● MATERIAL PROVIDED:

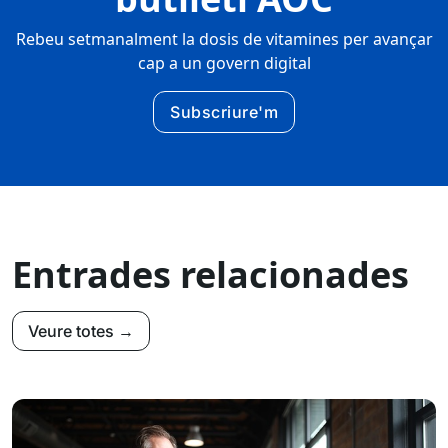
Rebeu setmanalment la dosis de vitamines per avançar
cap a un govern digital
Subscriure'm
Entrades relacionades
Veure totes →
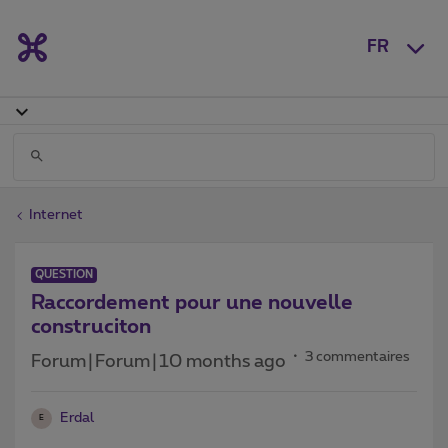
FR
Internet
QUESTION
Raccordement pour une nouvelle
construciton
3 commentaires
Forum|Forum|10 months ago
Erdal
E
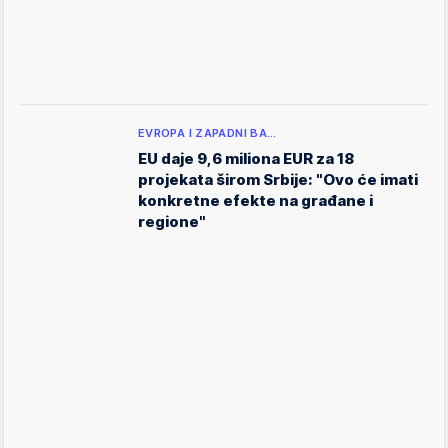
EVROPA I ZAPADNI BA…
EU daje 9,6 miliona EUR za 18
projekata širom Srbije: "Ovo će imati
konkretne efekte na građane i
regione"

● WHAT TO WORK ON:
Please write out the text lines from all of the items above word for word, leaving out the pictures.

● YOUR RESPONSE:
Rebeu setmanalment la dosis de vitamines per avançar
cap a un govern digital
Subscriure'm
Entrades relacionades
Veure totes →
FR
Internet
QUESTION
Raccordement pour une nouvelle
construciton
3 commentaires
Forum|Forum|10 months ago
Erdal
E
EVROPA I ZAPADNI BA…
EU daje 9,6 miliona EUR za 18
projekata širom Srbije: "Ovo će imati
konkretne efekte na građane i
regione"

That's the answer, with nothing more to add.